The problem — Print the passage of the blog post on packing light that begins with the words containing "On the train" and ends with "system from Israel.", copying it word for word.

Given text —
Saturday, 31 May 2008

Poland 5: The Bearable Lightness of Packing

On the train from Gdańsk to Toruń yesterday, I shared my compartment with an English-speaking Polish guy who turned out to be Tomek, the head instructor at a Krav Maga self defence academy in Łódź. Krav Maga is, apparently, a hand-to-hand combat system from Israel.

All interesting, of course, but what Tomek really wanted to ask me about was how I packed so light. He'd noticed my backpack on the rack above my head, knew from our conversation that I was from Australia and was touring Poland, and his interest was piqued.

To clarify, the backpack isn't one of those huge ones that seem larger than the backpackers they're attached to. It's cabin luggage sized. And it's the only luggage I ever take with me when I travel, whether locally or overseas.

Tomek, who travels a fair bit for his business, said he wanted to travel more lightly, but the problem was in choosing what to leave behind when he finally got around to packing. To which, I laughed carelessly and shared my secret with him (and now you): the "rule of three".

After years of travel, experimenting with less and less luggage and still complaining about how heavy it all was, I finally had this vision in Italy in 2001. Not that I put it straight into practice... bad habits die hard. But nowadays I swear by it.

The solution came by finally pinning down an ideal number of items of clothing, not to be deviated from. And that number is three. I pack three of the core clothing items in my backpack (actually two, as I'm wearing the third items onto the plane), with some variation on other items.

Here's an outline of my clothing packing for this Lonely Planet trip:

  • 3 shirts (2 T-shirts, 1 with collar)
  • 3 pairs of socks
  • 3 pairs of underwear
  • 2 pairs of trousers (1 jeans, 1 black)
  • 1 fleecy top
  • 1 scarf
  • 1woolly hat
  • 1 jacket
  • 1 pair of boots
You can see it covers all the seasonal variations for spring in Central Europe, and I have worn everything on the list at some point in this trip. If it gets unusually cold, I could wear layers, but so far it's been textbook: cool nights and mornings, sunny warm days.

The single pair of footwear is a necessary element, as footwear is so hard to pack; they're solid black walking boots but look fine in a restaurant as well. Speaking of which, that's the point of the collared shirt and the second trousers: for wear at concerts, parties or meetings at the Australian Embassy (all of which have happened this trip).

Provided data —

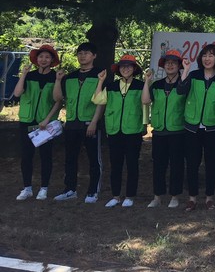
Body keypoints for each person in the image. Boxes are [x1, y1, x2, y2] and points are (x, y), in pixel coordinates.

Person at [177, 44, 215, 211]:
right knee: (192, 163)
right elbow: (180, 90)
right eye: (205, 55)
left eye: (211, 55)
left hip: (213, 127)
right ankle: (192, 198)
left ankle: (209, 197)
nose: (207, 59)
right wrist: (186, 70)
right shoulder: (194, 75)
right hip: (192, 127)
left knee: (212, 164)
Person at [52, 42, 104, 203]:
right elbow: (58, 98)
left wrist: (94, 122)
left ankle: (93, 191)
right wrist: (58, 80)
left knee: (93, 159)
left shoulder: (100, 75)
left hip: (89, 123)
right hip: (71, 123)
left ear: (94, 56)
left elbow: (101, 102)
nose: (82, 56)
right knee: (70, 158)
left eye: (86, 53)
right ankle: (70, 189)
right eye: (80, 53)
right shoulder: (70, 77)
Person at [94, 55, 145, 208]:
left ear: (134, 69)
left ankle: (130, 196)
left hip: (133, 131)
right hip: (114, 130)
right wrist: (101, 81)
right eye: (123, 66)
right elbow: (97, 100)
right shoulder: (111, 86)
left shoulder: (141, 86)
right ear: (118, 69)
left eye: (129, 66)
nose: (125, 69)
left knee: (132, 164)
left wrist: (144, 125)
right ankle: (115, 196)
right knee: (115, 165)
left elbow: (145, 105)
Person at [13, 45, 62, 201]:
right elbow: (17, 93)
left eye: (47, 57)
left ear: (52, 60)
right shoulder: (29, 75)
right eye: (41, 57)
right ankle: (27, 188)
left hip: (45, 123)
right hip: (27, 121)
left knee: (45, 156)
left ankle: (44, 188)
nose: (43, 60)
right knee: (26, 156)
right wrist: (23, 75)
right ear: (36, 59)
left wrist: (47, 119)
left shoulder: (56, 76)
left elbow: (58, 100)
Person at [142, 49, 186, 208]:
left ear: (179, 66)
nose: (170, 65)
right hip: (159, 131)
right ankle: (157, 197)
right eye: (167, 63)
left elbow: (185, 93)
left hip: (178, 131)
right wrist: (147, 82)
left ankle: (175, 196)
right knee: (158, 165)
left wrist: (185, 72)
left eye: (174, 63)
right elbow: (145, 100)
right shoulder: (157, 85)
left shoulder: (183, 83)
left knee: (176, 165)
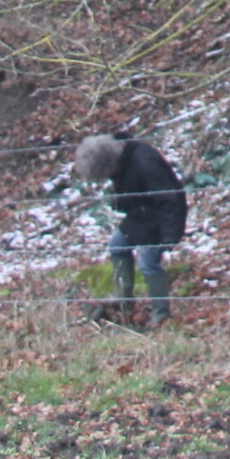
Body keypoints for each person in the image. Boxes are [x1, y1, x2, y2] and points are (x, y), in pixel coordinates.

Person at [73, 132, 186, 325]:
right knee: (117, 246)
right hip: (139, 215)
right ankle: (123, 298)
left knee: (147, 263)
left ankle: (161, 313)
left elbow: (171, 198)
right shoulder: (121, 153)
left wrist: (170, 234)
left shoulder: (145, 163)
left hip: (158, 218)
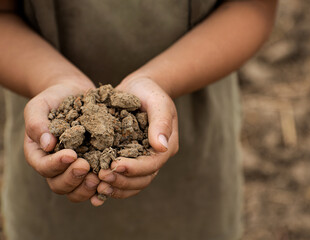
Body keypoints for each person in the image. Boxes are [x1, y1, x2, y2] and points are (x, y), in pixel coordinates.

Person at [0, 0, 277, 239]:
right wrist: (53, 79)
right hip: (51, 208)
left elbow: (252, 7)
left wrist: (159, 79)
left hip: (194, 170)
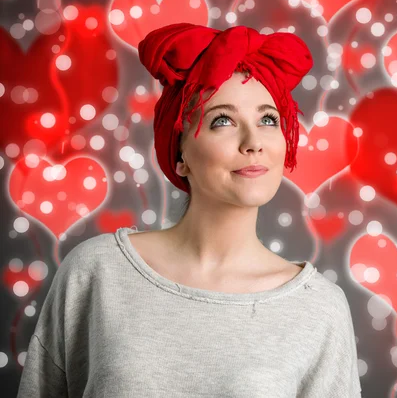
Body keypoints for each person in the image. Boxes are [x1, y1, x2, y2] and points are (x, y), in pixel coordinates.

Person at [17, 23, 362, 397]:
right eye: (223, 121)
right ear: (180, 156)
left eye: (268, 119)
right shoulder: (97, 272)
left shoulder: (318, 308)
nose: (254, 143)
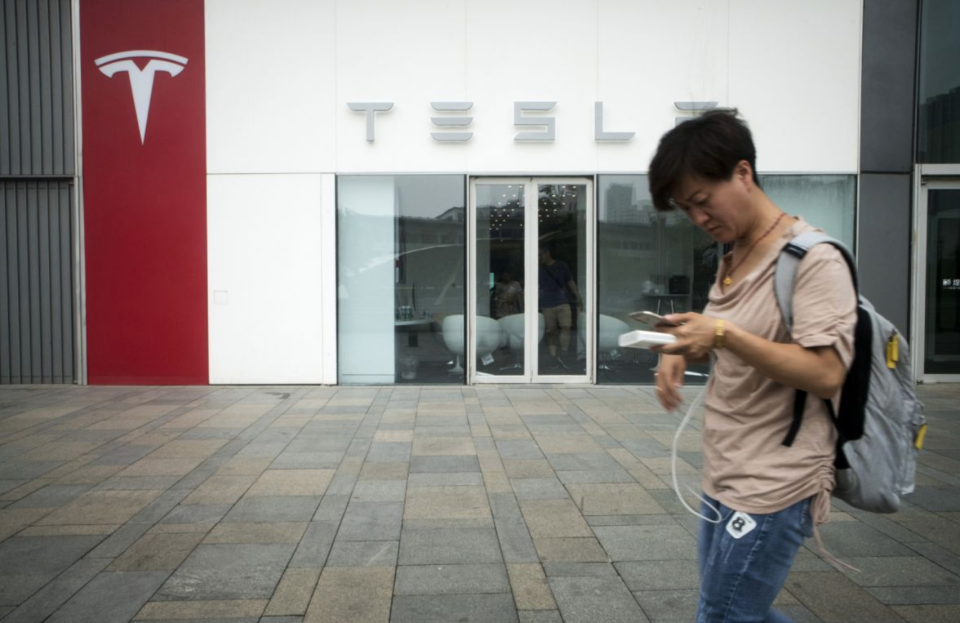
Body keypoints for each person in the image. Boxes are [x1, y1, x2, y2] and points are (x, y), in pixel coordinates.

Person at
---
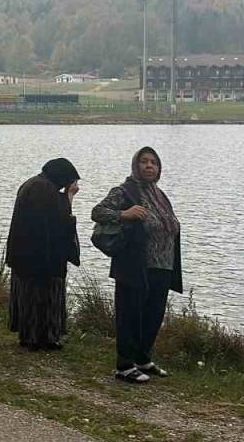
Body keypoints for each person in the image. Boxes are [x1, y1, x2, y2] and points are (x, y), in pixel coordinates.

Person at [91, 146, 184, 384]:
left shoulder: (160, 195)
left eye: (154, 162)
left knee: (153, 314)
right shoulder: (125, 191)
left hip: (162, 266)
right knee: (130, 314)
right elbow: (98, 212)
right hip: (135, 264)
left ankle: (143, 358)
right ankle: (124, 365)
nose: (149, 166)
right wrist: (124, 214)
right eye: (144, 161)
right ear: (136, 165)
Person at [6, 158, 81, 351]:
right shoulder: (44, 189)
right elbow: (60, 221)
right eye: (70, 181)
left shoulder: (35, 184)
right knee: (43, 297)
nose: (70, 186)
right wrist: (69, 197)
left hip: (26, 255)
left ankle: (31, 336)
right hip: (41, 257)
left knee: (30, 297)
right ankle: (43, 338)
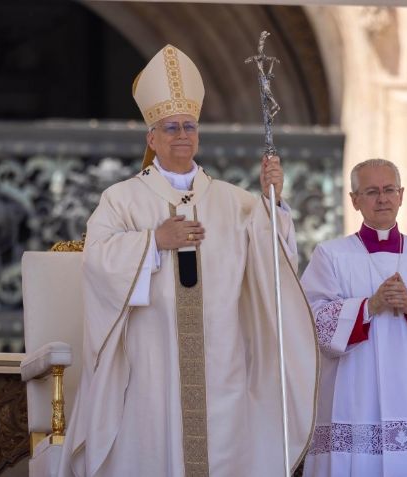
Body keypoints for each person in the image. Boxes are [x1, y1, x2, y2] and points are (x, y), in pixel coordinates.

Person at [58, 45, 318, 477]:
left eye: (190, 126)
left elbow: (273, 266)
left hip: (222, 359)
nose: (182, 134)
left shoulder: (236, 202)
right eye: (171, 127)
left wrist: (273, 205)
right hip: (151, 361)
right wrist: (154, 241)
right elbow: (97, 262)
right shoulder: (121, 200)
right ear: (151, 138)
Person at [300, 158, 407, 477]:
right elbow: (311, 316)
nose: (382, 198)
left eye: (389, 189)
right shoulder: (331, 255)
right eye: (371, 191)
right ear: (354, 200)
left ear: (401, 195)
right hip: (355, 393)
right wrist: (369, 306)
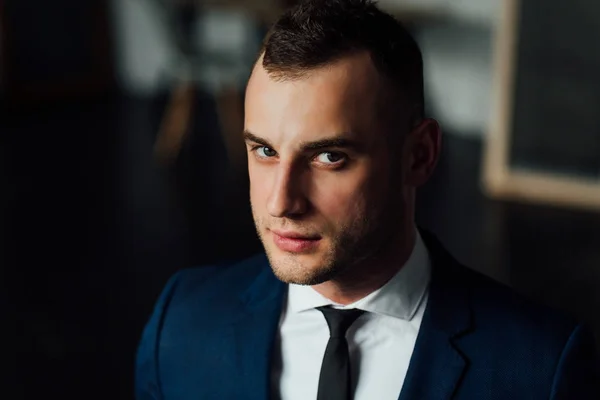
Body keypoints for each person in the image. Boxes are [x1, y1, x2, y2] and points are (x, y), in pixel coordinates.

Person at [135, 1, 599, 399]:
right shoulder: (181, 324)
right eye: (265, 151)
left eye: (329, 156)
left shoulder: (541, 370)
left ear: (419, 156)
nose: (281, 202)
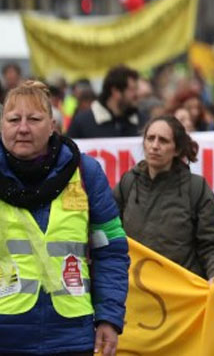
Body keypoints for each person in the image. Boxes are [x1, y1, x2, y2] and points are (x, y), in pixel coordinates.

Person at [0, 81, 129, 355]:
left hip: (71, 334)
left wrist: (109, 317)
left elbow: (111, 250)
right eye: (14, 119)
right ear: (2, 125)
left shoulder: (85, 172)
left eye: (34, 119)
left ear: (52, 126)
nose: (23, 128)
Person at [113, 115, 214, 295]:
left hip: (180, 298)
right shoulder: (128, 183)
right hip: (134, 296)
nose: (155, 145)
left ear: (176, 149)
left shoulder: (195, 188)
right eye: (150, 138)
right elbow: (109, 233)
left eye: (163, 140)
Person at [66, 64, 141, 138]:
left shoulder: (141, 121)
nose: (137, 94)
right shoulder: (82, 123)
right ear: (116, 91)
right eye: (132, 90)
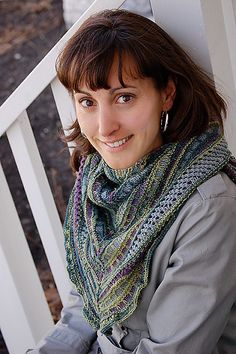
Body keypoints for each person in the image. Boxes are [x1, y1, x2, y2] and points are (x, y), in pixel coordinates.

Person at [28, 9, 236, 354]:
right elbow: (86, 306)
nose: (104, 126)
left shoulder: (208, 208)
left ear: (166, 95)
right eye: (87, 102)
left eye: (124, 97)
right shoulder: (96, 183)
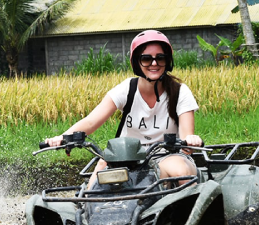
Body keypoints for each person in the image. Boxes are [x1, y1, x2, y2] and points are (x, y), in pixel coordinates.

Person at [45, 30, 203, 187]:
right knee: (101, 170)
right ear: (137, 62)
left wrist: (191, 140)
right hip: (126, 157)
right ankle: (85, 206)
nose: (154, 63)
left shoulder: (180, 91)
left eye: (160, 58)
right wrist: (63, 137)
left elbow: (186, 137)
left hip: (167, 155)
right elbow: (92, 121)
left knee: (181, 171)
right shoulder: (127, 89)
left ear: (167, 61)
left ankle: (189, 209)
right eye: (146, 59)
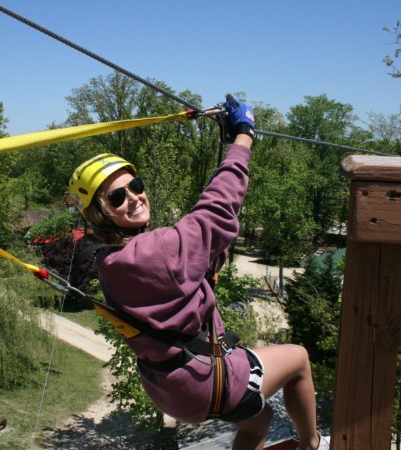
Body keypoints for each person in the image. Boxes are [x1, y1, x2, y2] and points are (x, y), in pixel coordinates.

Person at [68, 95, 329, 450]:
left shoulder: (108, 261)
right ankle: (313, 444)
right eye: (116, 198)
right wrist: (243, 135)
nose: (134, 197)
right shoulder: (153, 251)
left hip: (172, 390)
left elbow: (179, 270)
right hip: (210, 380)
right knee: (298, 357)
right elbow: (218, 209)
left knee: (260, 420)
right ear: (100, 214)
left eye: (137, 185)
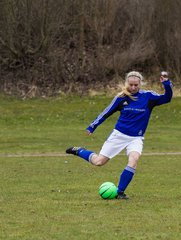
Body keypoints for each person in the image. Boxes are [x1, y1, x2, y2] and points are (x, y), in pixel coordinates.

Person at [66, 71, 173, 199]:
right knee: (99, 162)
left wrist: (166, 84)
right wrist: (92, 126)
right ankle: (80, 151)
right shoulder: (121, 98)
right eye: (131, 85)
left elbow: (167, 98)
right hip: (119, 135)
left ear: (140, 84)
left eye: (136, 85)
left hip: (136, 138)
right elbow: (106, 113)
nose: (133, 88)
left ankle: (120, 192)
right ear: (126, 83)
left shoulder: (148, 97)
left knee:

Expected answer —
On the train from Gdańsk to Toruń yesterday, I shared my compartment with an English-speaking Polish guy who turned out to be Tomek, the head instructor at a Krav Maga self defence academy in Łódź. Krav Maga is, apparently, a hand-to-hand combat system from Israel.